Stored dataset items
******************************
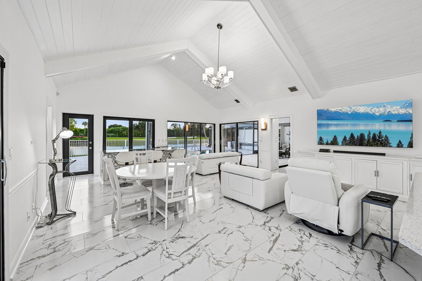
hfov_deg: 104.3
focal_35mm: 14
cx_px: 211
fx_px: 164
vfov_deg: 81.2
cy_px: 140
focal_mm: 14
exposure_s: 1/250
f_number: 8
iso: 1600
******************************
Every entry should be written out word for word, except for its pictures.

hfov_deg: 104.3
focal_35mm: 14
cx_px: 211
fx_px: 164
vfov_deg: 81.2
cy_px: 140
focal_mm: 14
exposure_s: 1/250
f_number: 8
iso: 1600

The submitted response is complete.